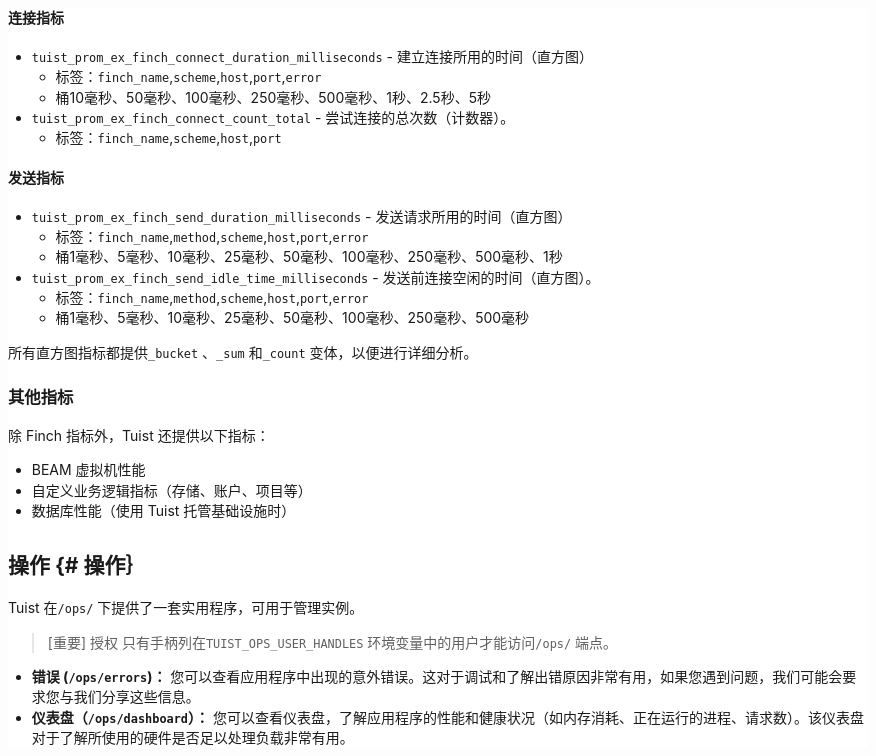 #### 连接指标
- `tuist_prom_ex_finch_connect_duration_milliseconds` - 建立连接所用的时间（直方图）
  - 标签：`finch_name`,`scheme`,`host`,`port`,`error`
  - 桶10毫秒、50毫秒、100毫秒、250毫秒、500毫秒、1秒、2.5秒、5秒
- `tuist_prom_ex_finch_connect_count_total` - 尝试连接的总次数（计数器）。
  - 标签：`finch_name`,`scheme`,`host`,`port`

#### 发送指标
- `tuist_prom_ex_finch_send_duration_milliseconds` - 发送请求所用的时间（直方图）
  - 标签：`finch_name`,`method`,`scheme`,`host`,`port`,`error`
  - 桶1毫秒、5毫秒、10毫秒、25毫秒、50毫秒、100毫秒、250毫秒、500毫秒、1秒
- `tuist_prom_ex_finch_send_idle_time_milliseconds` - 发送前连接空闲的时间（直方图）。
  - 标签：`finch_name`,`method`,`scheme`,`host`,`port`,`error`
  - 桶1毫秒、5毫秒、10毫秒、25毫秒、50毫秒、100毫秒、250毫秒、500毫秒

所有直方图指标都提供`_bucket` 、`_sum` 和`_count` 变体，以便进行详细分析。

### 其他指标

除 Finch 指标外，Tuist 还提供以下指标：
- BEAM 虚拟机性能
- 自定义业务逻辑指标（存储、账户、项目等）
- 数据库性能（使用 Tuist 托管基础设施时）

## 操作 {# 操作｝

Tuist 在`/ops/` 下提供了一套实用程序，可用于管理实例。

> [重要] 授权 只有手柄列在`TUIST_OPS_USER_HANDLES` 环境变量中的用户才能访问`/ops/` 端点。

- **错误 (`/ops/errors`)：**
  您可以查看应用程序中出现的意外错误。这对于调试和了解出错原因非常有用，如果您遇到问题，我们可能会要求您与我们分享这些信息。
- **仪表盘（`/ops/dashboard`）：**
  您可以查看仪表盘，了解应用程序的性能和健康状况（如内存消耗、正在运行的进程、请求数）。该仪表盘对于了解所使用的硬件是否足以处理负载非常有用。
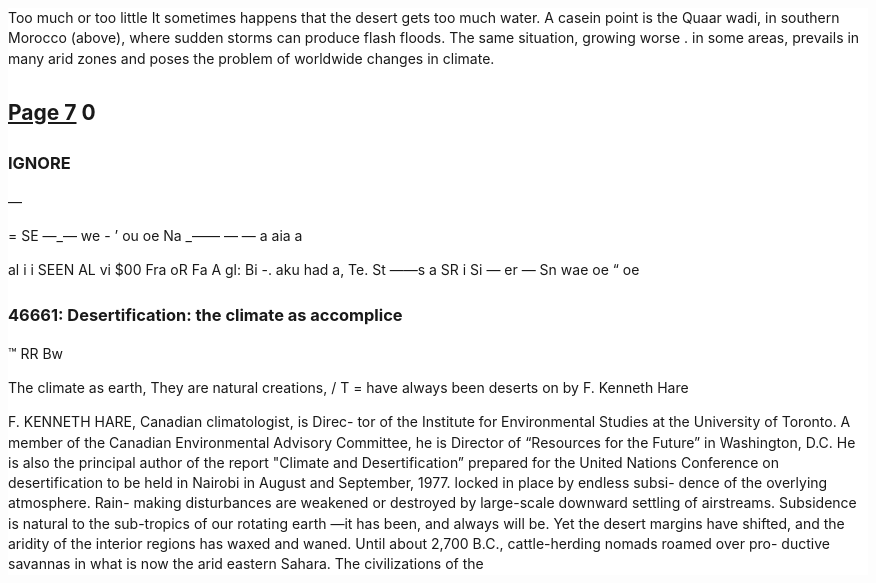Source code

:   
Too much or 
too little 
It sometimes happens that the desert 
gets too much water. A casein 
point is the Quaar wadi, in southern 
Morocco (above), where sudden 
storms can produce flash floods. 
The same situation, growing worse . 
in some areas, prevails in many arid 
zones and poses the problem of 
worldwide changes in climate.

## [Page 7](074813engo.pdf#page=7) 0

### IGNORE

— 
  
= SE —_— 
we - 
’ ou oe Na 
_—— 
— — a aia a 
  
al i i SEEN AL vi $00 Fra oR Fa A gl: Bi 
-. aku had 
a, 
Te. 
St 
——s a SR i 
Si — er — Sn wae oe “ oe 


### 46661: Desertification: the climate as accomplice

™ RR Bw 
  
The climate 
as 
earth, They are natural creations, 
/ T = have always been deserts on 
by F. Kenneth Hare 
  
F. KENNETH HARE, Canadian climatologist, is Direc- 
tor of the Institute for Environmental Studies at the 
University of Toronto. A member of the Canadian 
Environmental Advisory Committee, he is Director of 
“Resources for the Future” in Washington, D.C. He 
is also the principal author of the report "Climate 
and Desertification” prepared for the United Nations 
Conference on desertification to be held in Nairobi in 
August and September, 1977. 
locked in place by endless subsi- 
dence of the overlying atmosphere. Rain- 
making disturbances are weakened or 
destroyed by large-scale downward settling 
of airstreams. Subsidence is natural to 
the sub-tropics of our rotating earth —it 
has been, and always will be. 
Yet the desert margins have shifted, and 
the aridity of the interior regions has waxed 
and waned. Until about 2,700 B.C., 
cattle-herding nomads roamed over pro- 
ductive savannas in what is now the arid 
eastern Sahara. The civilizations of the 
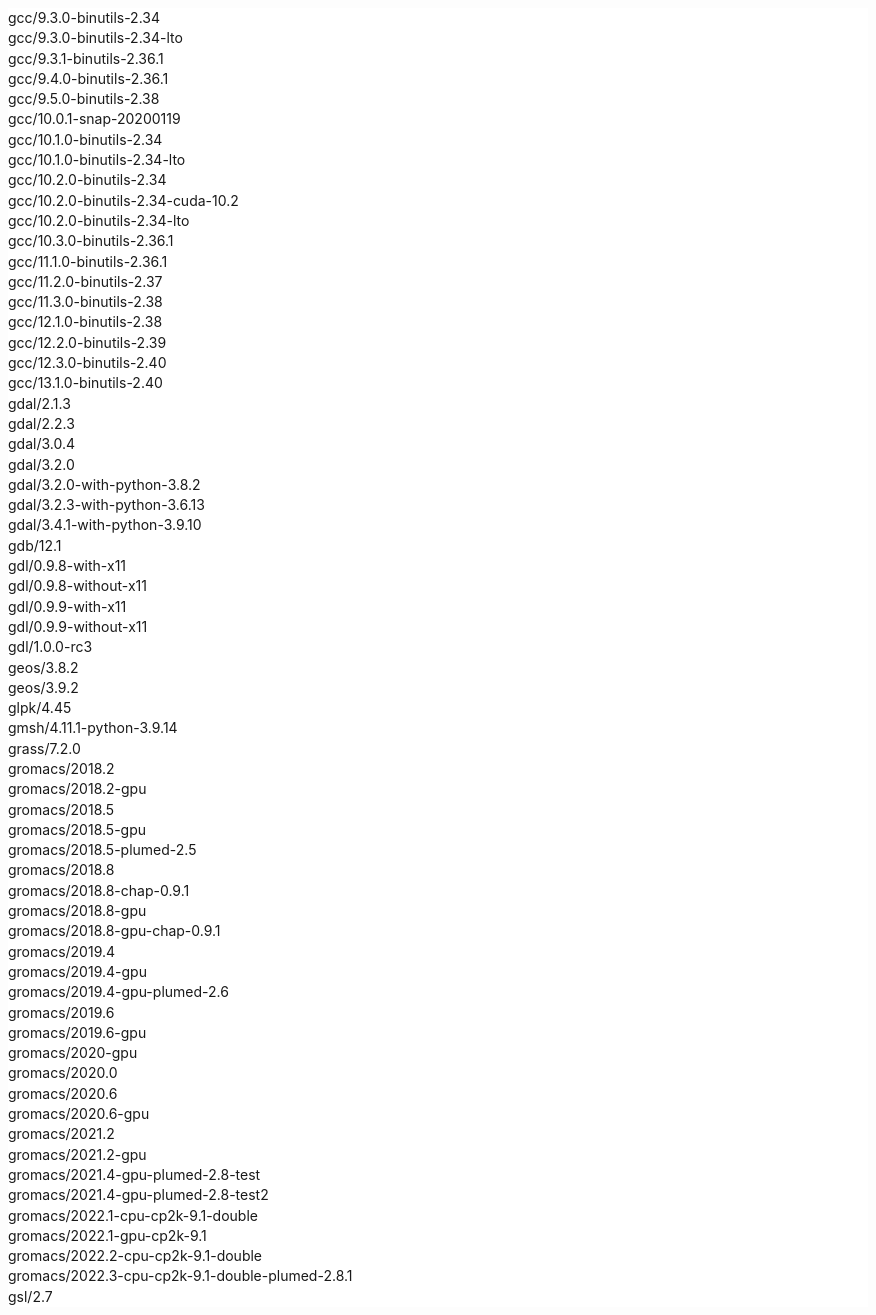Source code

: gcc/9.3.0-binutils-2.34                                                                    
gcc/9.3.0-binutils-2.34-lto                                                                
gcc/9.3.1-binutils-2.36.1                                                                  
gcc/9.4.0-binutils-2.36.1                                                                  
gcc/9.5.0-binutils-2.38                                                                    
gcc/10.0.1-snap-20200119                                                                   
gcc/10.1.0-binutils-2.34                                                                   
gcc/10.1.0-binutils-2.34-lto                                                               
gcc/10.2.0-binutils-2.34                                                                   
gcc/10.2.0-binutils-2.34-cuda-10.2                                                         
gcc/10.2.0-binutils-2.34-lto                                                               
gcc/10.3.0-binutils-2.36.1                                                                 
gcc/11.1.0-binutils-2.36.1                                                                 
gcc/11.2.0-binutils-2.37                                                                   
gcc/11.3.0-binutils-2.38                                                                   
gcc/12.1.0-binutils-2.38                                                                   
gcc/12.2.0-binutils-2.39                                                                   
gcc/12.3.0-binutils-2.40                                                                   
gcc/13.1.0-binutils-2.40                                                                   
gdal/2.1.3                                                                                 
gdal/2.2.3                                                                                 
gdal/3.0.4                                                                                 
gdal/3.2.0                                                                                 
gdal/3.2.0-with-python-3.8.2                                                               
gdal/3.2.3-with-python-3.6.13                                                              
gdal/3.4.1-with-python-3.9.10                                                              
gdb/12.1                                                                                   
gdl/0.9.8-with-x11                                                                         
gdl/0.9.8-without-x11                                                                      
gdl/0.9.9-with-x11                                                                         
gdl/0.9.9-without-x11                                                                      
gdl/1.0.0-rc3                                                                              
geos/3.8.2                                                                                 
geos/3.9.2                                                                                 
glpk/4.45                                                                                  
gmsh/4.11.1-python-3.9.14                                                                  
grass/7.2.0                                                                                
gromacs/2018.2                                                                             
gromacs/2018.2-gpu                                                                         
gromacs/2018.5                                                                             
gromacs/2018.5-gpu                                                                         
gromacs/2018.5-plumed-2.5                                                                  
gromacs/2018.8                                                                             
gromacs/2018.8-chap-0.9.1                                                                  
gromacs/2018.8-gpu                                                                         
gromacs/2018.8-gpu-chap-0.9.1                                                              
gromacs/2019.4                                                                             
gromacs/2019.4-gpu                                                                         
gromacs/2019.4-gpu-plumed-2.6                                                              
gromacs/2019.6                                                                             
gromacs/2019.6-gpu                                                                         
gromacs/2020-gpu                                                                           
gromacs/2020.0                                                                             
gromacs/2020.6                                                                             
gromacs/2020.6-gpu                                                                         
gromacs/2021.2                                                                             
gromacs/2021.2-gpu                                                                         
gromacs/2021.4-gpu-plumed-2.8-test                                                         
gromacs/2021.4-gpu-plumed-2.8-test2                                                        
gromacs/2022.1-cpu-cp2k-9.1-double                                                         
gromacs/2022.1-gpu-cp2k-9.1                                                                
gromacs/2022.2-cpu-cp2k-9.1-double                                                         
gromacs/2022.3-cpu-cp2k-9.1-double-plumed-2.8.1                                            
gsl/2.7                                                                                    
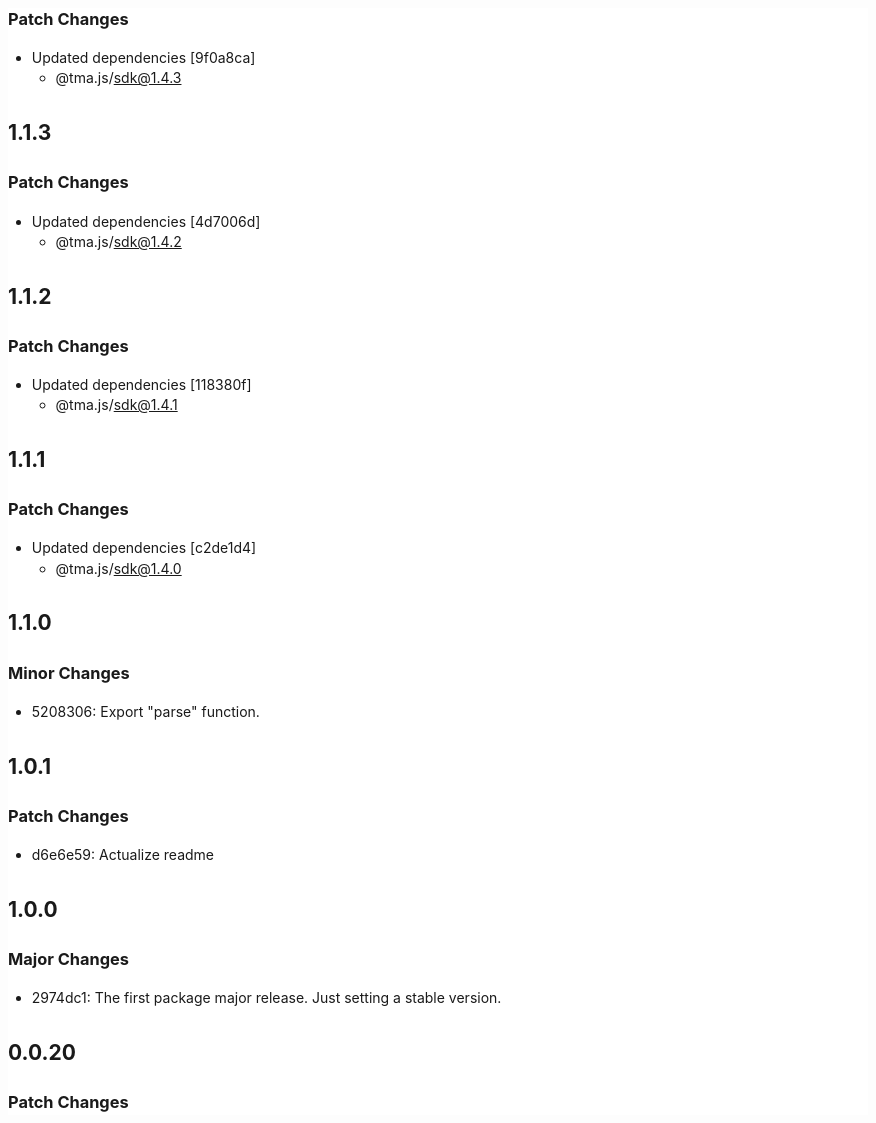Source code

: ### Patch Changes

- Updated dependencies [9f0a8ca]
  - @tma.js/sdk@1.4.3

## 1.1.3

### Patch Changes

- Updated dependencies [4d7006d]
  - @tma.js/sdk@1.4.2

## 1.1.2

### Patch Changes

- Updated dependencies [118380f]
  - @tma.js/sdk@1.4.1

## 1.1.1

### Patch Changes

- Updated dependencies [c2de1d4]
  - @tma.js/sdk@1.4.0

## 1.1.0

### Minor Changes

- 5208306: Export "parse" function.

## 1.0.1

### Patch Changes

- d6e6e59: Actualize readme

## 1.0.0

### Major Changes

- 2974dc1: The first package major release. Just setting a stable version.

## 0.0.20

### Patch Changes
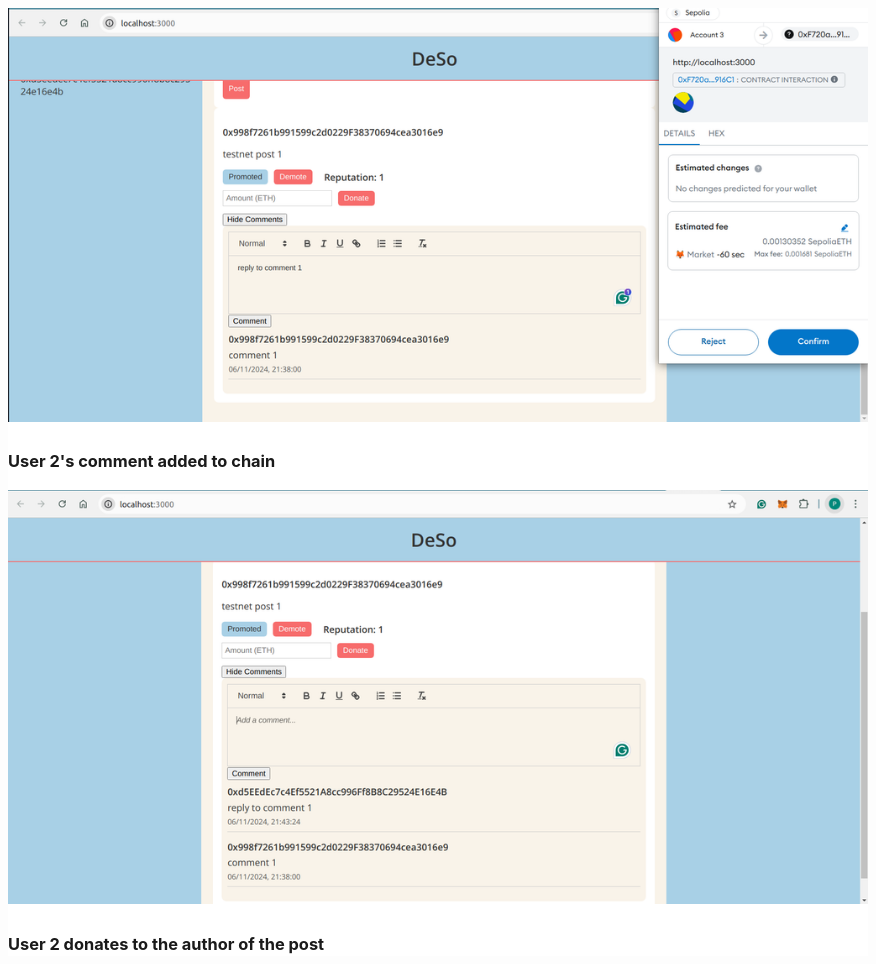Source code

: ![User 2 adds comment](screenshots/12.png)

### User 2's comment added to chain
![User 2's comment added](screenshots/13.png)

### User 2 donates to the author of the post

────────

Work instructions: Nothing but a number should be given: how many lines of the material contain "natural".

Answer space: 2